Les cours de Y. Biro continueront cette exploration en la centrant sur la pratique de l’exposition. Le 10 mars, Madame Biro réfléchira sur la genèse et le propos d’une exposition qui retrace l’histoire artistique des empires aux marges du Sahara (Sahel, Metropolitan Museum of art, janvier-mai 2020). Les 17 et 24 mars, il s’agira d’examiner, à propos d’un projet à venir, la façon dont on peut concrétiser dans une exposition une réflexion sur les concepts et catégories qui régissent ou ont régi notre vision de l’art africain.

Chacun de ces enseignements commencera par un temps de parole avec les étudiant.es : on se concentrera sur une œuvre, ou un texte, proposé à réflexion en amont. 

Cette partie du cours sera complété par deux sorties (numerus clausus probable 15 personnes) au Pavillon des sessions et dans une maison de vente. Les dates de ces visites – facultatives – restent à préciser.  
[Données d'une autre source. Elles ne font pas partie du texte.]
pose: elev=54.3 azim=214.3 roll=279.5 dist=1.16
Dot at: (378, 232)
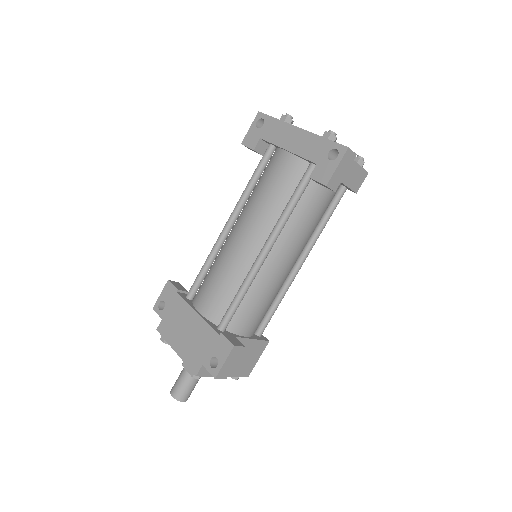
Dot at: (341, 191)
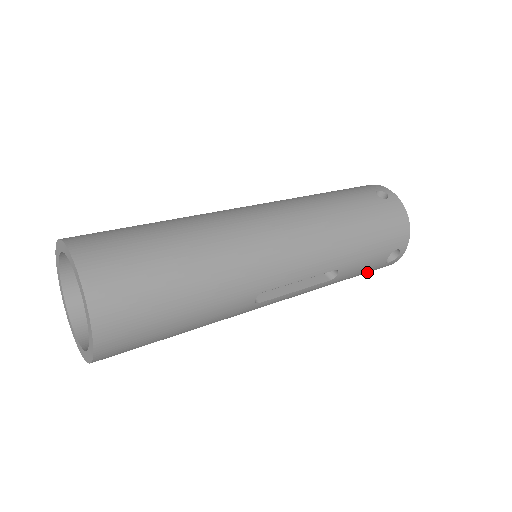
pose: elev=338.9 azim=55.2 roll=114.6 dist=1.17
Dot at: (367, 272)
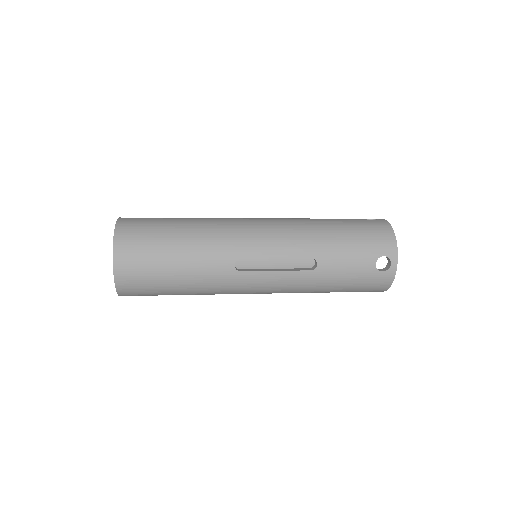
Dot at: (363, 281)
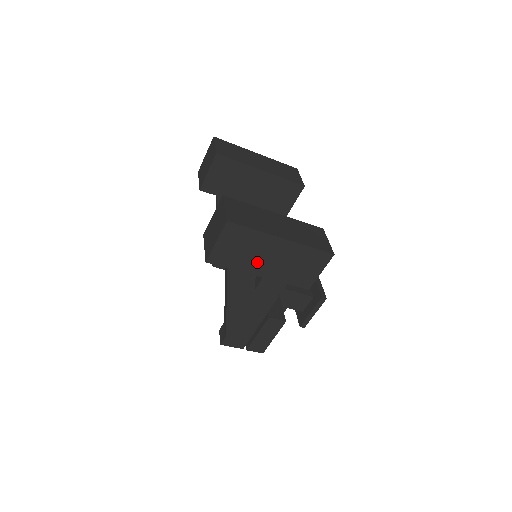
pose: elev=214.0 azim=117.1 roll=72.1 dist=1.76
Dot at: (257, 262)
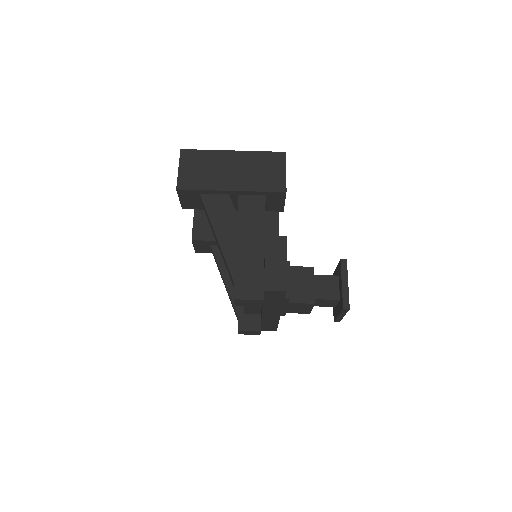
Dot at: (222, 177)
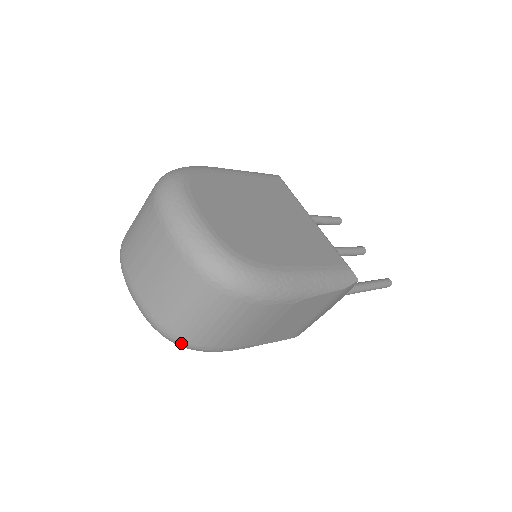
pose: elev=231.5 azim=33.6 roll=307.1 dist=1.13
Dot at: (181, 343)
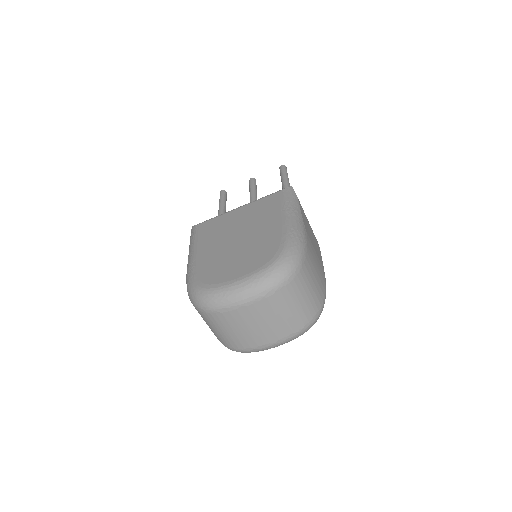
Dot at: (318, 316)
Les séances du 31 mars, 21 avril, 28 avril, aborderont l’histoire et les spécificités du Musée du Quai Branly-Jacques Chirac ouvert en 2006 (S. Martin) ; la question des restitutions des objets prélevés en Afrique, après la publication du rapport Savoy-Sarr et les débats qui ont suivi sa publication (M. Murphy) ; et on réfléchira à propos d’une exposition prévue l’automne prochain au Musée du Quai Branly, à ce qu’on a appelé longtemps « primitivisme » et qui ne saurait plus aujourd’hui définir les liens qui existent entre art « classique » africain et arts d’aujourd’hui.

Le cours se veut donc une initiation à un art non occidental, puisque notre regard, aujourd’hui , ne saurait être borné au seul horizon de cet Occident, avec une orientation à la fois historique, critique, et muséographique – ce dernier angle de vue le recommandant aux élèves et étudiants qui envisagent le métier de conservateur ou commissaire. 

 La validation, dans le cadre du diplôme ou pour un master, s’effectue, outre la présence, par la remise d’un mémoire écrit de cinq à sept pages, sur un sujet choisi par l’étudiant.e et discuté avec les responsables du cours.